◆ ESTRATTO SCELTO ◆
• • •
Indagini difensive. Natura ed effetti degli atti redatti dal difensore ex artt. 391-bis e -ter c.p.p.

14 Marzo 2019

Con la sentenza in commento, il giudice di legittimità ha ritenuto di doversi soffermare sulla disciplina legislativa codificata circa la natura e le modalità delle investigazioni condotte dal difensore, con particolare riguardo alla documentazione dei risultati conseguiti.
Massima

L'atto redatto dal difensore, ex art. 391-bis e 391-ter c.p.p., ha la stessa natura e gli stessi effetti processuali del corrispondente verbale redatto dal pubblico ministero e può ritenersi nullo solo se vi è incertezza assoluta sulle persone intervenute o se manca la sottoscrizione dell'Avvocato o del sostituto che lo ha redatto, e non anche se l'informatore dichiarante non ha sottoscritto l'atto foglio per foglio.

Il caso

L'imputato ricorre per cassazione avverso la sentenza di appello, confermativa di quella di condanna emessa in primo grado dal giudice preliminare in esito al giudizio abbreviato per il reato continuato di violenza sessuale, lamentando in sintesi la violazione degli artt. 391-bis e 391-ter c.p.p.

Era accaduto che il difensore, dopo aver assunto e documentato le informazioni resegli in sede di attività investigativa da tre persone informate in quanto presenti all'accadimento dei fatti, aveva depositato i verbali nel fascicolo del P.M. e aveva quindi formulato in sede processuale la richiesta di giudizio abbreviato condizionato alla acquisizione di tale materiale ai fini probatori.

Tuttavia entrambi i giudici del merito avevano ritenuto inutilizzabili le dichiarazioni così raccolte dal difensore perché ciascuno dei verbali era risultato privo della sottoscrizione del dichiarante in ogni foglio, ma solo firmato in quello finale.
• • •
◆ DATI DA ESAMINARE ◆
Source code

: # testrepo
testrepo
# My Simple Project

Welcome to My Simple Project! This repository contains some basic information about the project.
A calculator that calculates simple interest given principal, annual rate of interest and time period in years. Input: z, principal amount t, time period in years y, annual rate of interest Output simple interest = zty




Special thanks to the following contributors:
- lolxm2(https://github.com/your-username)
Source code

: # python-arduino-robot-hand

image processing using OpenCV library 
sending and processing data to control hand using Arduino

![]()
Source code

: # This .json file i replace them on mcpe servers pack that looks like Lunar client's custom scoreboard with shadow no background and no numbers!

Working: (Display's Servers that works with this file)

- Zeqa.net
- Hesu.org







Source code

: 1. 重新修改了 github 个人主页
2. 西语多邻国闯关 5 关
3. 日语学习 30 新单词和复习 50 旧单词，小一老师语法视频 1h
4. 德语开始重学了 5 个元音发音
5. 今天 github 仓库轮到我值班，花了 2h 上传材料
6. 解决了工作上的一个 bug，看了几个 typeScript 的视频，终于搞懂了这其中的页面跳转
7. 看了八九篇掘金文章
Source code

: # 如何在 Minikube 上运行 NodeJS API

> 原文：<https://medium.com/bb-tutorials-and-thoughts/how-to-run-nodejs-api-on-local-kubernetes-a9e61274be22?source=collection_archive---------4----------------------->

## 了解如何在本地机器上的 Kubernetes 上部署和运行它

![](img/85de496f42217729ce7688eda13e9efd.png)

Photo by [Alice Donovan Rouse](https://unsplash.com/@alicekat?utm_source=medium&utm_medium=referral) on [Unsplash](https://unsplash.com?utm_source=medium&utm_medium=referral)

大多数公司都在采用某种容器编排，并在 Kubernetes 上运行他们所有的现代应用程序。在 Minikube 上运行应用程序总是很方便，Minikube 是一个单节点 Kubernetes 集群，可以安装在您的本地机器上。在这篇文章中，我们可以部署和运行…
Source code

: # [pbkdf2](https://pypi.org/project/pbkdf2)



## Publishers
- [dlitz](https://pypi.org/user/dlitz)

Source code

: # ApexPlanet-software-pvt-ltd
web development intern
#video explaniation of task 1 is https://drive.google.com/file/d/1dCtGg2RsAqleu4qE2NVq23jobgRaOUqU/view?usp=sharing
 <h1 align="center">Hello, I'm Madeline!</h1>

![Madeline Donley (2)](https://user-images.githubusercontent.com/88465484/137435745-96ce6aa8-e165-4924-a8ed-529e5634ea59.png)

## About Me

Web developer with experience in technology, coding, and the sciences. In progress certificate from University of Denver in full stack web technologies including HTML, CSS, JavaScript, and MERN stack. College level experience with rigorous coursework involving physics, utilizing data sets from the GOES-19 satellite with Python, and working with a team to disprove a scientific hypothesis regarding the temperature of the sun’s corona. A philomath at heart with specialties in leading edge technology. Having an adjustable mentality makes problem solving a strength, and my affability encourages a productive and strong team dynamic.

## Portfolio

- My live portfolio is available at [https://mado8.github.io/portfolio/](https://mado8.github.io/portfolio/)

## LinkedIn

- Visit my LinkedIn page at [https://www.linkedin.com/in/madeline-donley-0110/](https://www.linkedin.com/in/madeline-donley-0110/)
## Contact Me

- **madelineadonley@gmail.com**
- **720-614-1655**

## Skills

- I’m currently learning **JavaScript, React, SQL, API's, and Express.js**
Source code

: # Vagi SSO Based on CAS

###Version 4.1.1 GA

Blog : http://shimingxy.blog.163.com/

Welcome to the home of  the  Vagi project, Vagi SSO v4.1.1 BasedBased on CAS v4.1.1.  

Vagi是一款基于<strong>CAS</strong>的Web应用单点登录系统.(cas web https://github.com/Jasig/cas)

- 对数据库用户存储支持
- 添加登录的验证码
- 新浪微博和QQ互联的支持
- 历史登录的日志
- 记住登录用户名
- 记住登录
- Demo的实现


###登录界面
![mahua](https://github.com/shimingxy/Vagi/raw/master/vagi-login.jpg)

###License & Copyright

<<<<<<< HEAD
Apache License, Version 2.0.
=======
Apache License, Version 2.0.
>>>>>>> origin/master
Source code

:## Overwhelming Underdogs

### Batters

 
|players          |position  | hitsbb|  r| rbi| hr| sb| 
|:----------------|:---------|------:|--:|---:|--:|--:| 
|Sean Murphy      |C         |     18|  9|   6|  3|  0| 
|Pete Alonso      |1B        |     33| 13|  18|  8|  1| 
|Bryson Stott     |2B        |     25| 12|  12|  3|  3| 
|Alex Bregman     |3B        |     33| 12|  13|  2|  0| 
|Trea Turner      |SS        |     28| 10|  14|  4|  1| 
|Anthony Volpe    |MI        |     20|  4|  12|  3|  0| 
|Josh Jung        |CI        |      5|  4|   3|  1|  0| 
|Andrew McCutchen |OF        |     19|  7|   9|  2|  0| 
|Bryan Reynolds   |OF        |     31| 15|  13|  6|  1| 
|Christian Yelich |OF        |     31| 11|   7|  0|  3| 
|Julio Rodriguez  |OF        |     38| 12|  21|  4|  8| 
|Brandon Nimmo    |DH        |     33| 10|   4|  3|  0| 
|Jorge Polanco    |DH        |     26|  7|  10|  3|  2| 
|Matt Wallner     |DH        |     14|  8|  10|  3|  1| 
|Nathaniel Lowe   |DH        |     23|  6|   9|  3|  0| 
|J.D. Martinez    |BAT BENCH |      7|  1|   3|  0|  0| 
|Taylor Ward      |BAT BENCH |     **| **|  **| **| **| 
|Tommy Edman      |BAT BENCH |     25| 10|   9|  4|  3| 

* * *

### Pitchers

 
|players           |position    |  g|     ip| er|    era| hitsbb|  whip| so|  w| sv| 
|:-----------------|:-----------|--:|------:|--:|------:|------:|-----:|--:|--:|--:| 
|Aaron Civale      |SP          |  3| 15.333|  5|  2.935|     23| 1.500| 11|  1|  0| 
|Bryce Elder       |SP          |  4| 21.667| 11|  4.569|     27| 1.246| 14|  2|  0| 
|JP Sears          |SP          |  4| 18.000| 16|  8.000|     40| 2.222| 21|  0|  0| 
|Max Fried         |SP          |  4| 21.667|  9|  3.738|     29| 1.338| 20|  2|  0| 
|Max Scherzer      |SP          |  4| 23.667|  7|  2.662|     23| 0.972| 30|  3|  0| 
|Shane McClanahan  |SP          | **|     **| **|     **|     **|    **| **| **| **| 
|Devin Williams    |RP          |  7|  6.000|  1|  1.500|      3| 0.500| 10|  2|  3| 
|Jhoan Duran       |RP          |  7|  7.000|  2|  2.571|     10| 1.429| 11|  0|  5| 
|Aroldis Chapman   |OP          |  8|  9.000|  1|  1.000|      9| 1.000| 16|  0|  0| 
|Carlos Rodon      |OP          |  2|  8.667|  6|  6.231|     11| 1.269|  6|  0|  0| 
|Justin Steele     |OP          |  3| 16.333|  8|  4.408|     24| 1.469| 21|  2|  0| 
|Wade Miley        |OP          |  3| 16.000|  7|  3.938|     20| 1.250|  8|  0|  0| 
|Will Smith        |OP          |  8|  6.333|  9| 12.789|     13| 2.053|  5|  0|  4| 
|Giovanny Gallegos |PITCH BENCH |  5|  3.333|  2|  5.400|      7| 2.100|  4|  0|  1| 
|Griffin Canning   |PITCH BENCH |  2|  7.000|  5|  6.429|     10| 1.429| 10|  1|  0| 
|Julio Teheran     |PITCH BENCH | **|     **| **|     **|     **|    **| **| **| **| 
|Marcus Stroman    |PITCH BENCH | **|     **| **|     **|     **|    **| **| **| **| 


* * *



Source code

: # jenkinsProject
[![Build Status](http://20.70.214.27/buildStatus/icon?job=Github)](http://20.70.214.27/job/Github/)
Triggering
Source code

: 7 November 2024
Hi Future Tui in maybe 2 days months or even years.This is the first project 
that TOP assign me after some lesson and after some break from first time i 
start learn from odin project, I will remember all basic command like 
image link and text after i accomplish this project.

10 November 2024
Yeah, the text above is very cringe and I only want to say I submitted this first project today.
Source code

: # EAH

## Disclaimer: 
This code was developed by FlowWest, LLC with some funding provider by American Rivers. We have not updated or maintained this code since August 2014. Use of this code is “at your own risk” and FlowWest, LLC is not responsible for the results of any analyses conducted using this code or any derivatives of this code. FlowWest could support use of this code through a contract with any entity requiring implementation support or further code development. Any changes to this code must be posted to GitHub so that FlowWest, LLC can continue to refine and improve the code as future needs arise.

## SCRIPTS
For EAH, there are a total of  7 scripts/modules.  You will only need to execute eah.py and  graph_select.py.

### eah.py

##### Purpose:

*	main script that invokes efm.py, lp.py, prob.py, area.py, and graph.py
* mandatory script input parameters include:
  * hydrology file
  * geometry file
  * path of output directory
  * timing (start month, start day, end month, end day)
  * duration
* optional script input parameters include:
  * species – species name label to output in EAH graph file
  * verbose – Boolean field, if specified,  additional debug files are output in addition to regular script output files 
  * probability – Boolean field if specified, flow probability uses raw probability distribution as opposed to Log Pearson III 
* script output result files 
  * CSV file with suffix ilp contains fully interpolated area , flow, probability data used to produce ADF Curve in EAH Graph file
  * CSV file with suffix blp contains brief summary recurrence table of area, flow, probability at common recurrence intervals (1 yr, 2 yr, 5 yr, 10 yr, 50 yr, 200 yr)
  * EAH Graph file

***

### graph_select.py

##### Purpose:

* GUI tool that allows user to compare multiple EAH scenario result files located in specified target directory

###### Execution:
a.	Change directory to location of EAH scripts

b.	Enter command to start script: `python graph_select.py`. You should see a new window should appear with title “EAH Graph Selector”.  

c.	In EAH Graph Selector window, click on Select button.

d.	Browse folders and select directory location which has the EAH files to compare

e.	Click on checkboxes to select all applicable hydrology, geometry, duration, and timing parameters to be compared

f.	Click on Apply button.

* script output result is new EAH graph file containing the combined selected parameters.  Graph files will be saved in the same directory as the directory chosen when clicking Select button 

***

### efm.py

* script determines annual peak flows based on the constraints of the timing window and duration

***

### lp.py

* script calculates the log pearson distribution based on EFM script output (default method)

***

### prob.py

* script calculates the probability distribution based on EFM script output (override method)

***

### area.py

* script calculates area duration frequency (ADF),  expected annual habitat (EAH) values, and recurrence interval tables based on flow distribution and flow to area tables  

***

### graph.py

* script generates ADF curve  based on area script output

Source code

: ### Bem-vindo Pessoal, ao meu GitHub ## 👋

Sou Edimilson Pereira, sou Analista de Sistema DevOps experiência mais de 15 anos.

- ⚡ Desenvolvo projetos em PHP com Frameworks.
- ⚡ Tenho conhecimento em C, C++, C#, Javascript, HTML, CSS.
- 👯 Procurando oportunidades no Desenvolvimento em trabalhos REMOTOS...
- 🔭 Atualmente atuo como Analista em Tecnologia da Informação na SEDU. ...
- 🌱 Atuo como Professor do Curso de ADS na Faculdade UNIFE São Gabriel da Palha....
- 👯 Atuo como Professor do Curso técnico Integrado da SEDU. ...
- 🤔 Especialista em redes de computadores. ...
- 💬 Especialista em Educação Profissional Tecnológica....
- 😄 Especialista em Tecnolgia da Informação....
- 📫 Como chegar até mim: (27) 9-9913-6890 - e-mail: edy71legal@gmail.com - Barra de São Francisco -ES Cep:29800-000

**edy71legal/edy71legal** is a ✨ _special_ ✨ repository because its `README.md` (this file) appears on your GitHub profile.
• • •
◆ CONSEGNA ◆
Secondo il testo sulle indagini difensive, perché i giudici di merito avevano ritenuto inutilizzabili le dichiarazioni raccolte dal difensore? Basati unicamente sul testo sulle indagini difensive.

◆ RISPOSTA ◆
Perché ciascun verbale non recava la firma del dichiarante su ogni foglio, ma solo su quello finale.